Note: In this brief post, I discuss how while researching the fate of my great-granduncle’s 14 or 15 children I learned about a Japanese diplomat in Lithuania, Chiune Sugihara, who saved the lives of upwards of 6,000 Polish and Lithuanian Jews following the Nazi invasion of Poland and the beginning of WWII.
My great-grandfather Fedor Bruck (1834-1892) (Figure 1) and his wife Friederike Bruck née Mockrauer (1836-1924) (Figure 2), were the second-generation owners of the family hotel in Ratibor, Germany [today: Racibórz, Poland], the Bruck’s “Prinz von Preußen” Hotel. (Figure 3) Fedor Bruck and his eight known siblings, born between 1831 and 1849, were the children of Samuel Bruck (1808-1863) (Figure 4) and Charlotte Bruck née Marle (1809-1861) (Figure 5), seven of them believed to have lived into adulthood.
The oldest child was Oskar Bruck (1831-1892) married to Mathilde Bruck née Preiss (1839-1922) with whom she had, by my last count, 14 or 15 children born between 1859 and 1877. The sources of this information are two family trees (Figure 6); the Jewish birth register listings from the Church of Latter-day Saints Microfilm No. 1184449 for Ratibor, where most of the children are known to have been born; and ancestral information on MyHeritage. (The names of the children, their birth and death dates, and the sources of the data are summarized on a table at the end of this post). Aware that several of their children were born during the Kulturkampf, the conflict from 1872 to 1878 between the government of Prussia and the Roman Catholic Church, I even asked Paul Newerla, my historian friend from Racibórz, to check the civil birth records at the Archiwum Państwowe W Katowicach Oddzial W Raciborzu (“State Archives in Katowice Branch in Racibórz”) for their children born during this period, to no avail.

Dataset items:

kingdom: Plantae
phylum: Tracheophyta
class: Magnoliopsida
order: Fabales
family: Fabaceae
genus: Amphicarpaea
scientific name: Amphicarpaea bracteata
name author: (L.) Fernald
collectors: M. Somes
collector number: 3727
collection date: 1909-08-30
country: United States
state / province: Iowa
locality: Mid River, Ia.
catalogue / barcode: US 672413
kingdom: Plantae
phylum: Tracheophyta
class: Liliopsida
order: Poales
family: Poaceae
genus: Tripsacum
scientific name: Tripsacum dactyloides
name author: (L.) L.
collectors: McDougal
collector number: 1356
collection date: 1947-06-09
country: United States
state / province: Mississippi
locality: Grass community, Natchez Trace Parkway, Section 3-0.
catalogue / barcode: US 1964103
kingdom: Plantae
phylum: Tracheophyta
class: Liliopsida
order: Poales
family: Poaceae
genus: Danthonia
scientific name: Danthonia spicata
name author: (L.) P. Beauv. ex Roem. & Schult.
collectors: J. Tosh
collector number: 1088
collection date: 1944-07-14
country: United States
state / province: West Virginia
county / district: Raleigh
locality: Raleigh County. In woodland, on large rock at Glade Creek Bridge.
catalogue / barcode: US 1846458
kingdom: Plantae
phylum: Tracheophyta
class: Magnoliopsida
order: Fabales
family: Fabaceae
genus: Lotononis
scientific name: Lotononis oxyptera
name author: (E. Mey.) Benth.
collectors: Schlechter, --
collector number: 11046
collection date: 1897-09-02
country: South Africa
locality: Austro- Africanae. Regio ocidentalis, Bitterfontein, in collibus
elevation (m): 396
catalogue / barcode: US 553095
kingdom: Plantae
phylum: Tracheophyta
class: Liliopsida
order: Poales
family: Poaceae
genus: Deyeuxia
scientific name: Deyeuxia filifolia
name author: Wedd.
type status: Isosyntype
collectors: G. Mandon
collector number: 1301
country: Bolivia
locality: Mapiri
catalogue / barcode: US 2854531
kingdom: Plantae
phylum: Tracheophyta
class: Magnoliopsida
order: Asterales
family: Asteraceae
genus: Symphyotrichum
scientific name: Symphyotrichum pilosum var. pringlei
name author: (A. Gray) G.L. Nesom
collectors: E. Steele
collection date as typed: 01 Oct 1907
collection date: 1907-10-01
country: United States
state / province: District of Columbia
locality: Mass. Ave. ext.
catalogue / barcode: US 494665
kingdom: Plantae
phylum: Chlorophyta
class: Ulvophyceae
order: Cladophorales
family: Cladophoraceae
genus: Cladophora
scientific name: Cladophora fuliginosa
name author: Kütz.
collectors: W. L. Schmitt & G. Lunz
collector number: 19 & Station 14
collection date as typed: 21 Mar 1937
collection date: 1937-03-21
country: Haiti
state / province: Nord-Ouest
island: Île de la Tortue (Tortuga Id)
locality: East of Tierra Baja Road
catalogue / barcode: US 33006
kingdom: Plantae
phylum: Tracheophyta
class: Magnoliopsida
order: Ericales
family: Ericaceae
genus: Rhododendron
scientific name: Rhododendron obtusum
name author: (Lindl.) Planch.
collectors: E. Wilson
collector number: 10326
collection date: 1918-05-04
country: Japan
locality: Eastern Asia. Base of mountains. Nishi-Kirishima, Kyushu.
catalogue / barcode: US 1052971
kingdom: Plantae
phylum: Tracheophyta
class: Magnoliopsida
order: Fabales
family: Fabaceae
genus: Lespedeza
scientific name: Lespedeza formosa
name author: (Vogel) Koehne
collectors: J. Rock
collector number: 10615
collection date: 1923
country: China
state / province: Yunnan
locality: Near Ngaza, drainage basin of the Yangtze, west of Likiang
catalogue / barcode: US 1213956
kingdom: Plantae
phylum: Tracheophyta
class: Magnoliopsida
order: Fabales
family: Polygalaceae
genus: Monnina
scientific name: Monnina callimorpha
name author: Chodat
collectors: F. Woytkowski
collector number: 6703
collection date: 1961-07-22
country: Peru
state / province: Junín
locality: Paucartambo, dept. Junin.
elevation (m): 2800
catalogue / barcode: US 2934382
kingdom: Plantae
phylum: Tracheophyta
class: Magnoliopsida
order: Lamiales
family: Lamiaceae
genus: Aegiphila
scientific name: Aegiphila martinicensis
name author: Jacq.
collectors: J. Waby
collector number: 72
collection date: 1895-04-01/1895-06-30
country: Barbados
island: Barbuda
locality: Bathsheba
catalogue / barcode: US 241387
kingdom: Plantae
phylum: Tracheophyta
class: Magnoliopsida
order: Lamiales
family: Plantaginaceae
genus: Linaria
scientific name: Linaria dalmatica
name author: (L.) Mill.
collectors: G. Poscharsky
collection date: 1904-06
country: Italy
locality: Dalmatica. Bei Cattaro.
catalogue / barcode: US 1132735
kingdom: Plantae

AIM:
According to the genealogy post, who was the oldest child of Samuel Bruck and Charlotte Bruck? The items have no connection to the genealogy post.

OUTPUT OF THE EXERCISE:
Oskar Bruck (1831-1892)